## WORK TO BE COMPLETED
Transcribe exactly the stretch of lines beginning at the one containing "High birth weight" and closing with the last line of the entries below. Omit images.

..........

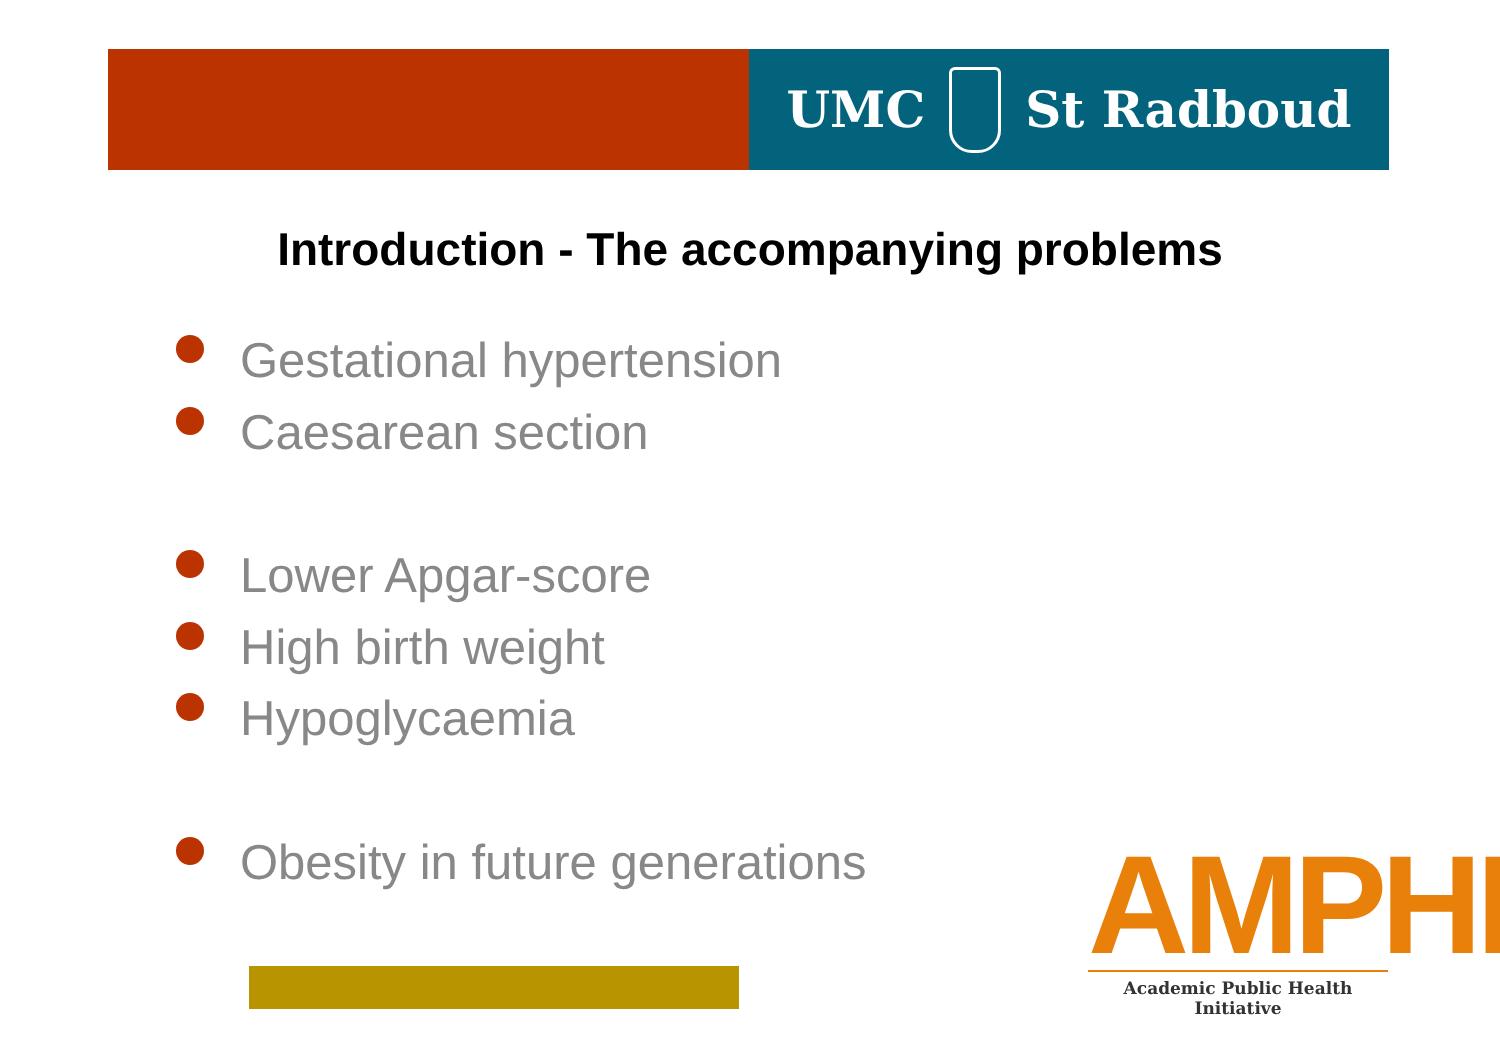UMC St Radboud
Introduction - The accompanying problems
Gestational hypertension
Caesarean section
Lower Apgar-score
High birth weight
Hypoglycaemia
Obesity in future generations
AMPHI
Academic Public Health Initiative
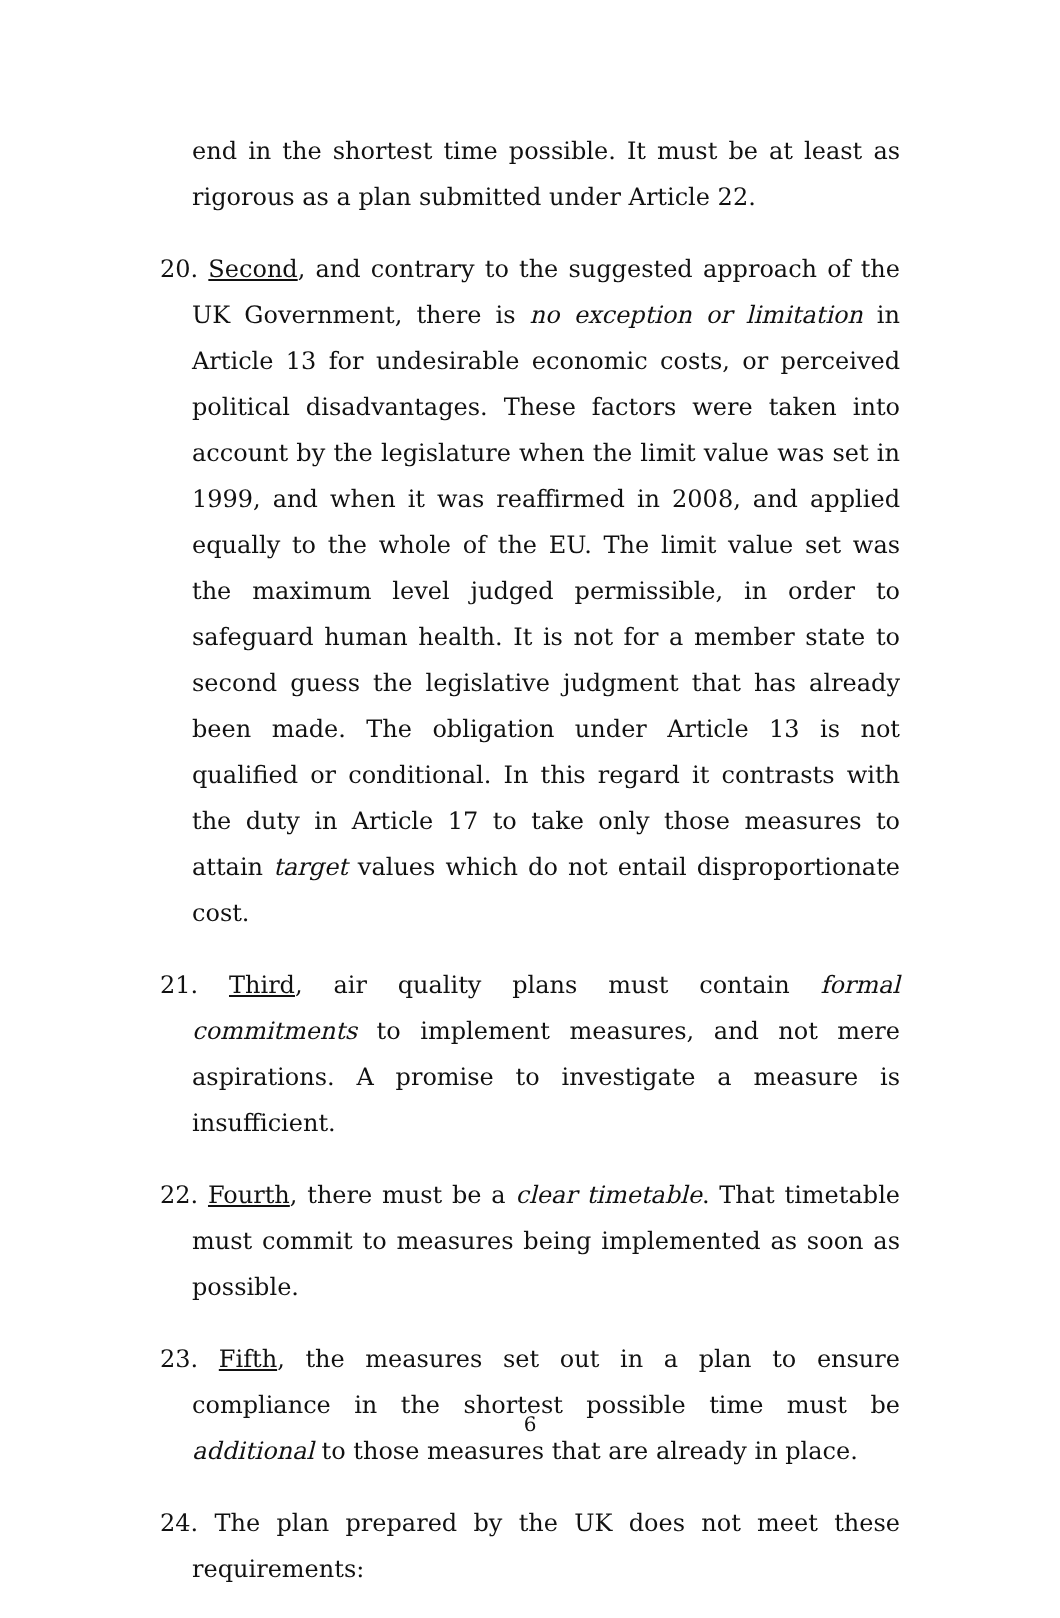end in the shortest time possible. It must be at least as rigorous as a plan submitted under Article 22.
20. Second, and contrary to the suggested approach of the UK Government, there is no exception or limitation in Article 13 for undesirable economic costs, or perceived political disadvantages. These factors were taken into account by the legislature when the limit value was set in 1999, and when it was reaffirmed in 2008, and applied equally to the whole of the EU. The limit value set was the maximum level judged permissible, in order to safeguard human health. It is not for a member state to second guess the legislative judgment that has already been made. The obligation under Article 13 is not qualified or conditional. In this regard it contrasts with the duty in Article 17 to take only those measures to attain target values which do not entail disproportionate cost.
21. Third, air quality plans must contain formal commitments to implement measures, and not mere aspirations. A promise to investigate a measure is insufficient.
22. Fourth, there must be a clear timetable. That timetable must commit to measures being implemented as soon as possible.
23. Fifth, the measures set out in a plan to ensure compliance in the shortest possible time must be additional to those measures that are already in place.
24. The plan prepared by the UK does not meet these requirements:
6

..........

## FINAL ANSWER
High birth weight
Hypoglycaemia
Obesity in future generations
AMPHI
Academic Public Health Initiative
end in the shortest time possible. It must be at least as rigorous as a plan submitted under Article 22.
20. Second, and contrary to the suggested approach of the UK Government, there is no exception or limitation in Article 13 for undesirable economic costs, or perceived political disadvantages. These factors were taken into account by the legislature when the limit value was set in 1999, and when it was reaffirmed in 2008, and applied equally to the whole of the EU. The limit value set was the maximum level judged permissible, in order to safeguard human health. It is not for a member state to second guess the legislative judgment that has already been made. The obligation under Article 13 is not qualified or conditional. In this regard it contrasts with the duty in Article 17 to take only those measures to attain target values which do not entail disproportionate cost.
21. Third, air quality plans must contain formal commitments to implement measures, and not mere aspirations. A promise to investigate a measure is insufficient.
22. Fourth, there must be a clear timetable. That timetable must commit to measures being implemented as soon as possible.
23. Fifth, the measures set out in a plan to ensure compliance in the shortest possible time must be additional to those measures that are already in place.
24. The plan prepared by the UK does not meet these requirements:
6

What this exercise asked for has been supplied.